If the coordinates of the mid-points of the sides of a triangle are$(1,2)(0,-1)and(2,-1)$. Find the coordinates of its vertices.

Answer 1

Let $A(x_1,y_1)$, $B(x_2,y_2)$ and $C(x_3,y_3)$ be the vertices of $△$ABC. Let D(1, 2), E(0, -1), and F(2, -1) be the mid-points of sides BC, CA and AB respectively

Since D is the mid-point of BC

$\therefore \frac{x_2+x_3}{2}=1and\frac{y_2+y_3}{2}=2$

$\Rightarrow x_2+x_3=2and{y}_2+y_3=4$

Similarly, E and F are the mid-points of CA and AB respectively.
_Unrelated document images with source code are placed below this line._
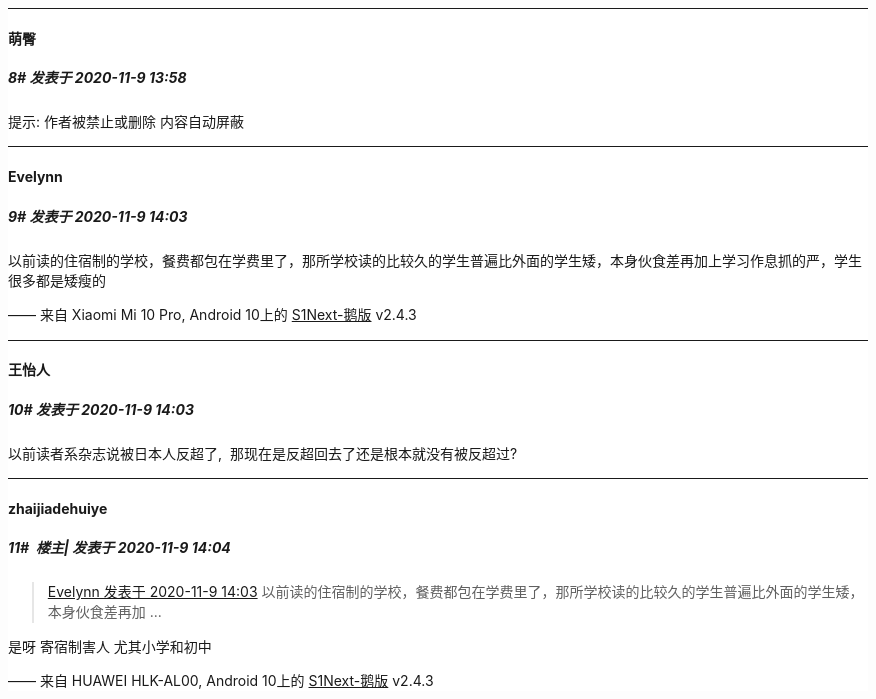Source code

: 





*****

####  萌臀  
##### 8#       发表于 2020-11-9 13:58

提示: 作者被禁止或删除 内容自动屏蔽



*****

####  Evelynn  
##### 9#       发表于 2020-11-9 14:03




以前读的住宿制的学校，餐费都包在学费里了，那所学校读的比较久的学生普遍比外面的学生矮，本身伙食差再加上学习作息抓的严，学生很多都是矮瘦的

—— 来自 Xiaomi Mi 10 Pro, Android 10上的 [S1Next-鹅版](https://github.com/ykrank/S1-Next/releases) v2.4.3







*****

####  王怡人  
##### 10#       发表于 2020-11-9 14:03




以前读者系杂志说被日本人反超了,  那现在是反超回去了还是根本就没有被反超过?







*****

####  zhaijiadehuiye  
##### 11#         楼主| 发表于 2020-11-9 14:04



<blockquote><a href="httphttps://bbs.saraba1st.com/2b/forum.php?mod=redirect&amp;goto=findpost&amp;pid=49334054&amp;ptid=1971101" target="_blank">Evelynn 发表于 2020-11-9 14:03</a>
以前读的住宿制的学校，餐费都包在学费里了，那所学校读的比较久的学生普遍比外面的学生矮，本身伙食差再加 ...</blockquote>
是呀 寄宿制害人 尤其小学和初中

—— 来自 HUAWEI HLK-AL00, Android 10上的 [S1Next-鹅版](https://github.com/ykrank/S1-Next/releases) v2.4.3






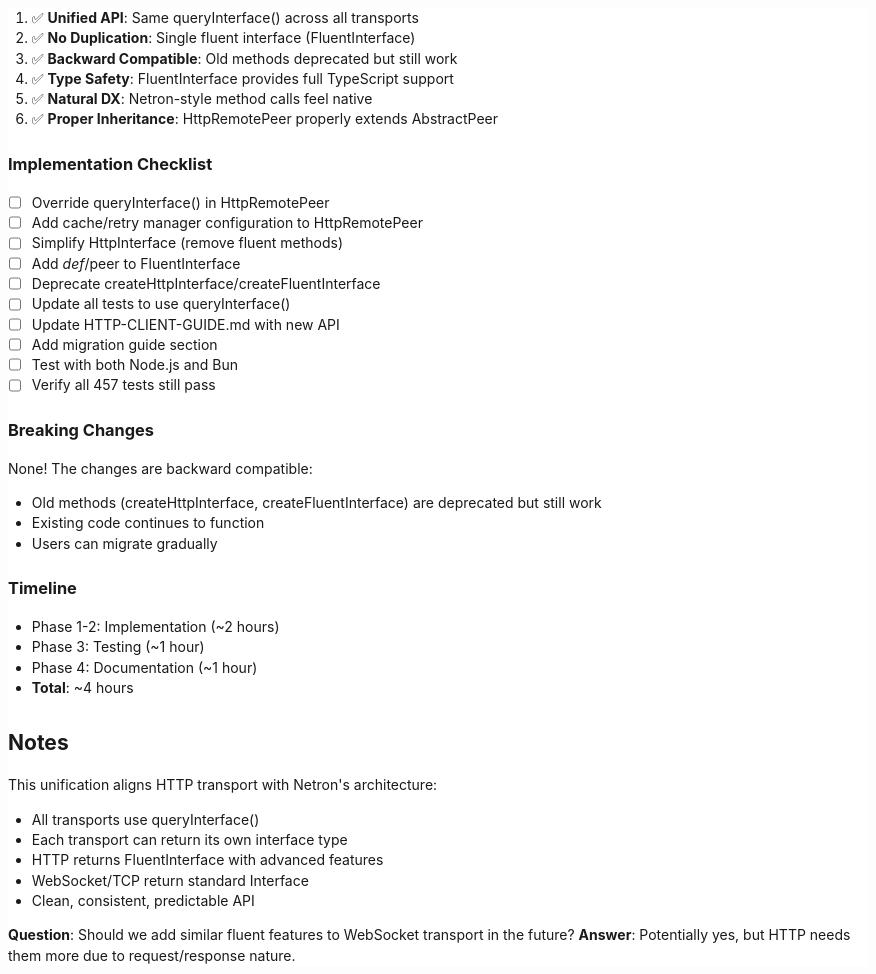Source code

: 1. ✅ **Unified API**: Same queryInterface() across all transports
2. ✅ **No Duplication**: Single fluent interface (FluentInterface)
3. ✅ **Backward Compatible**: Old methods deprecated but still work
4. ✅ **Type Safety**: FluentInterface provides full TypeScript support
5. ✅ **Natural DX**: Netron-style method calls feel native
6. ✅ **Proper Inheritance**: HttpRemotePeer properly extends AbstractPeer

### Implementation Checklist

- [ ] Override queryInterface() in HttpRemotePeer
- [ ] Add cache/retry manager configuration to HttpRemotePeer
- [ ] Simplify HttpInterface (remove fluent methods)
- [ ] Add $def/$peer to FluentInterface
- [ ] Deprecate createHttpInterface/createFluentInterface
- [ ] Update all tests to use queryInterface()
- [ ] Update HTTP-CLIENT-GUIDE.md with new API
- [ ] Add migration guide section
- [ ] Test with both Node.js and Bun
- [ ] Verify all 457 tests still pass

### Breaking Changes

None! The changes are backward compatible:
- Old methods (createHttpInterface, createFluentInterface) are deprecated but still work
- Existing code continues to function
- Users can migrate gradually

### Timeline

- Phase 1-2: Implementation (~2 hours)
- Phase 3: Testing (~1 hour)
- Phase 4: Documentation (~1 hour)
- **Total**: ~4 hours

## Notes

This unification aligns HTTP transport with Netron's architecture:
- All transports use queryInterface()
- Each transport can return its own interface type
- HTTP returns FluentInterface with advanced features
- WebSocket/TCP return standard Interface
- Clean, consistent, predictable API

**Question**: Should we add similar fluent features to WebSocket transport in the future?
**Answer**: Potentially yes, but HTTP needs them more due to request/response nature.
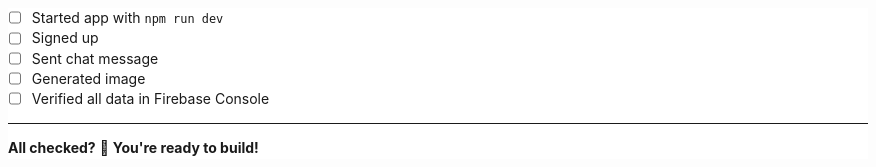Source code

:- [ ] Started app with `npm run dev`
- [ ] Signed up
- [ ] Sent chat message
- [ ] Generated image
- [ ] Verified all data in Firebase Console

---

**All checked?** 🎉 **You're ready to build!**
$\therefore \frac{x_1+x_3}{2}=0and\frac{y_1+y_3}{2}=-1$

$\Rightarrow x_1+x_3=0and{y}_1+y_3=-2$

$and,\frac{x_1+x_2}{2}=2and\frac{y_1+y_2}{2}=-1$

$\Rightarrow x_1+x_2=4and{y}_1+y_2=-2$

From (i), (ii) and (iii), we get

$(x_2+x_3)+(+x_1{x}_3)+(x_1+x_2)=2+0+4and,(y_2+y_3)+(y_1+y_3)+(y_1+y_2)=4-2-2$

$\Rightarrow 2(x_1+x_2+x_3)=6and2(y_1+y_2+y_3)=0$

$\Rightarrow x_1+x_2+x_3=3and{y}_1+y_2+y_3=0$

From (i) and (Iv), we get

$x_1+2=3and{y}_1+4=0$

$\Rightarrow x_1=1and{y}_1=-4$

So, the coordinates of A are (1,-4)

From (ii) and (iv), we get

$x_2+0=3and{y}_2-2=0$

$\Rightarrow x_2=3and{y}_2=2$

So, coordinates of B are (3, 2)From (iii) and (iv), we get

$x_3+4=3and{y}_3-2=0$

$\Rightarrow x_3=-1and{y}_3=2$

So, coordinates of C are (-1, 2)

Hence, the vertices of the triangle ABC are A(1, -4), B(3, 2) and (-1, 2).